- _AIM 1_
Swap "Smallville" for "Roswell" and write out the stretch of the blog post from "[subtitle added after" through "so easily influenced!)" with that change.

- _TEXT PROVIDED_
* * * * *

[subtitle added after posting for search purposes]
I’m sitting at my computer in the HOBY t-shirt that I got yesterday as one of the gifts to the panelists at the seminar.
I can’t remember when I’ve been so wound up and tired at the same time that I can’t get to sleep. So, yesterday evening, I played cards with my mom, watched the tape I made of Smallville’s finale (Yup. I watch Smallville. Everwood, too. Something about never letting go of my inner teenager.) I remember having private drool over Tom Welling (Smallville’s Clark Kent) when he appeared on Judging Amy as a yoga instructor that Amy had a fling with.
Is this starting to sound like a teenage girl’s blog? (I’m so easily influenced!)
After the blogging panel part of yesterday’s program, each of us three panelists (SUNY Journalism Professor William Rainbolt, an HR person whose name and company I didn’t write down so I can’t remember and her name isn’t in the program, and me) sat down with a randomly selected group of the kids to chat.
I thought it was interesting that only a handful of the fifty or so kids in my group had a blog, and they were mostly girls. Before yesterday, I did a little Googling and found out that, a couple of years ago,
The average blogger is a teenage girl who posts every two weeks to update her friends on her life. Two years in blogtime makes a big difference, though, and I’m sure that the average has shifted. If anyone has stats on that, I’d love to know.
As you might expect, this was an energetic and lively bunch of kids — for the most part. I couldn’t help notice a few, though, who looked familiar — that holding-back and mildly defiant stare — the bright rim-walkers who sit in the back, watch, ingest, process, and somehow find their own way around the hypocrisy of systems. They weren’t the bloggers. At least not yet.
The questions the kids asked were not terribly insightful — but hey, future leaders or not, they’re still tenth graders. They asked me to elaborate about b!X’s current brouhaha (which I had mentioned earlier), about why I blog, how long etc. They seemed to be most interested in how personal they should get on their blogs. I shared with them many of the quotes from the comments I got about the guidelines various bloggers I know use for themselves. I also cautioned them about blogging information that predators can use to track them down. And I reminded them never to assume that they can hide behind anonymity. Everything on the Internet is public and can be tracked down by the persistent. I also recommended the various weblog handbooks in which Shelley Powers, Rebecca Blood, and Meg Hourihan contributed. I should have also told them to ask their school librarians to stock them if they haven’t already.

* * * * *

- _DATASET EXTRACT_

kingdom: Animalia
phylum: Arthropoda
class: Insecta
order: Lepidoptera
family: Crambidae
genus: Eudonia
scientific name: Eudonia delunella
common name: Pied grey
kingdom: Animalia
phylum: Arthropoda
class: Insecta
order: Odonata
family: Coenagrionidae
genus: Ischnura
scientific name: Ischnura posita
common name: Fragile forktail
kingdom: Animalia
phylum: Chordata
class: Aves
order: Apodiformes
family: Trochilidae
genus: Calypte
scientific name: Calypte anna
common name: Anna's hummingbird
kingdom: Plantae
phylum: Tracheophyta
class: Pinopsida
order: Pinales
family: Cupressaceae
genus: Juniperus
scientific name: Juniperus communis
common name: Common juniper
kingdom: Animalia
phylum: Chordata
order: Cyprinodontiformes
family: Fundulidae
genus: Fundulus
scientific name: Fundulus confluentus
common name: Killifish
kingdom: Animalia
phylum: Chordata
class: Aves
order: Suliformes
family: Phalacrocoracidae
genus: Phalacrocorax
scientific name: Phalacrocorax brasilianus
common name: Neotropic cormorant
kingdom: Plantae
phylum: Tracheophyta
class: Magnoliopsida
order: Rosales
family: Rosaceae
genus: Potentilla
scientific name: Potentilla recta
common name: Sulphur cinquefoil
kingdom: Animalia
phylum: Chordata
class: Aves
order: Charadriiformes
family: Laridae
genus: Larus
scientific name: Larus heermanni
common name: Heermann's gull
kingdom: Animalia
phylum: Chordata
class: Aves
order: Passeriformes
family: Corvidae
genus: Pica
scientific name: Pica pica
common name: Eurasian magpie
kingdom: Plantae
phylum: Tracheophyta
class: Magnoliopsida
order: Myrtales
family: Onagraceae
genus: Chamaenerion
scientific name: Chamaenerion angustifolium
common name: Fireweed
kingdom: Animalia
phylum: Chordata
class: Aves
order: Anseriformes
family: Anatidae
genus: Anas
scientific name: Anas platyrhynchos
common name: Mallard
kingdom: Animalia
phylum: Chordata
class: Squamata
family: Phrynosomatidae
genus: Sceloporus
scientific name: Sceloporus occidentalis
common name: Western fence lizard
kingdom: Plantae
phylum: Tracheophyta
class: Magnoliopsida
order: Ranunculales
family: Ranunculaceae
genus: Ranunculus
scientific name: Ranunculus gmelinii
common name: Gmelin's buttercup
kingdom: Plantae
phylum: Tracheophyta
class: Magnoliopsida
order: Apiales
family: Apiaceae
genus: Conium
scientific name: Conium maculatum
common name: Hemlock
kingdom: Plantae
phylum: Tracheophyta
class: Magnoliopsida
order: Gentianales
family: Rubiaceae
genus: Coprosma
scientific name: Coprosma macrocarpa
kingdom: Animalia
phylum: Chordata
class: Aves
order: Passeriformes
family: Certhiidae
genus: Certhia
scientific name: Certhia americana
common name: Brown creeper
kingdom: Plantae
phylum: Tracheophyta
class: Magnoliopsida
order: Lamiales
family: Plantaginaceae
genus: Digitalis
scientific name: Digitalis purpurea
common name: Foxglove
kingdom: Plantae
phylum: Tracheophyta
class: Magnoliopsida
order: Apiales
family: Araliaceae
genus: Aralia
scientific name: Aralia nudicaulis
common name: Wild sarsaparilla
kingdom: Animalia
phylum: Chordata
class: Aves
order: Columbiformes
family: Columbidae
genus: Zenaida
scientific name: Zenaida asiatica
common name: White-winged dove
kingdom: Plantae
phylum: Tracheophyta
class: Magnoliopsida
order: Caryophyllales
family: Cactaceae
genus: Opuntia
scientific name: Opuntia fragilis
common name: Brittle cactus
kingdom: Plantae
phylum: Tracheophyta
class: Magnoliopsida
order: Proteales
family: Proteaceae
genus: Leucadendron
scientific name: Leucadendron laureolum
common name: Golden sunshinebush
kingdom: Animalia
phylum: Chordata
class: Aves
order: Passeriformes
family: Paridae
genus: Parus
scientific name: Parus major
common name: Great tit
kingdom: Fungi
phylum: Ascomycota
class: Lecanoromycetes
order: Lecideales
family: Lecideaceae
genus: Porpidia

* * * * *

- _AIM 2_
Duplicate the entries, unchanged, from the line that contains "family: Rosaceae" through the line that contains "common name: Brittle cactus".

- _CORRECT RESPONSE 1_
[subtitle added after posting for search purposes]
I’m sitting at my computer in the HOBY t-shirt that I got yesterday as one of the gifts to the panelists at the seminar.
I can’t remember when I’ve been so wound up and tired at the same time that I can’t get to sleep. So, yesterday evening, I played cards with my mom, watched the tape I made of Roswell’s finale (Yup. I watch Roswell. Everwood, too. Something about never letting go of my inner teenager.) I remember having private drool over Tom Welling (Roswell’s Clark Kent) when he appeared on Judging Amy as a yoga instructor that Amy had a fling with.
Is this starting to sound like a teenage girl’s blog? (I’m so easily influenced!)

- _CORRECT RESPONSE 2_
family: Rosaceae
genus: Potentilla
scientific name: Potentilla recta
common name: Sulphur cinquefoil
kingdom: Animalia
phylum: Chordata
class: Aves
order: Charadriiformes
family: Laridae
genus: Larus
scientific name: Larus heermanni
common name: Heermann's gull
kingdom: Animalia
phylum: Chordata
class: Aves
order: Passeriformes
family: Corvidae
genus: Pica
scientific name: Pica pica
common name: Eurasian magpie
kingdom: Plantae
phylum: Tracheophyta
class: Magnoliopsida
order: Myrtales
family: Onagraceae
genus: Chamaenerion
scientific name: Chamaenerion angustifolium
common name: Fireweed
kingdom: Animalia
phylum: Chordata
class: Aves
order: Anseriformes
family: Anatidae
genus: Anas
scientific name: Anas platyrhynchos
common name: Mallard
kingdom: Animalia
phylum: Chordata
class: Squamata
family: Phrynosomatidae
genus: Sceloporus
scientific name: Sceloporus occidentalis
common name: Western fence lizard
kingdom: Plantae
phylum: Tracheophyta
class: Magnoliopsida
order: Ranunculales
family: Ranunculaceae
genus: Ranunculus
scientific name: Ranunculus gmelinii
common name: Gmelin's buttercup
kingdom: Plantae
phylum: Tracheophyta
class: Magnoliopsida
order: Apiales
family: Apiaceae
genus: Conium
scientific name: Conium maculatum
common name: Hemlock
kingdom: Plantae
phylum: Tracheophyta
class: Magnoliopsida
order: Gentianales
family: Rubiaceae
genus: Coprosma
scientific name: Coprosma macrocarpa
kingdom: Animalia
phylum: Chordata
class: Aves
order: Passeriformes
family: Certhiidae
genus: Certhia
scientific name: Certhia americana
common name: Brown creeper
kingdom: Plantae
phylum: Tracheophyta
class: Magnoliopsida
order: Lamiales
family: Plantaginaceae
genus: Digitalis
scientific name: Digitalis purpurea
common name: Foxglove
kingdom: Plantae
phylum: Tracheophyta
class: Magnoliopsida
order: Apiales
family: Araliaceae
genus: Aralia
scientific name: Aralia nudicaulis
common name: Wild sarsaparilla
kingdom: Animalia
phylum: Chordata
class: Aves
order: Columbiformes
family: Columbidae
genus: Zenaida
scientific name: Zenaida asiatica
common name: White-winged dove
kingdom: Plantae
phylum: Tracheophyta
class: Magnoliopsida
order: Caryophyllales
family: Cactaceae
genus: Opuntia
scientific name: Opuntia fragilis
common name: Brittle cactus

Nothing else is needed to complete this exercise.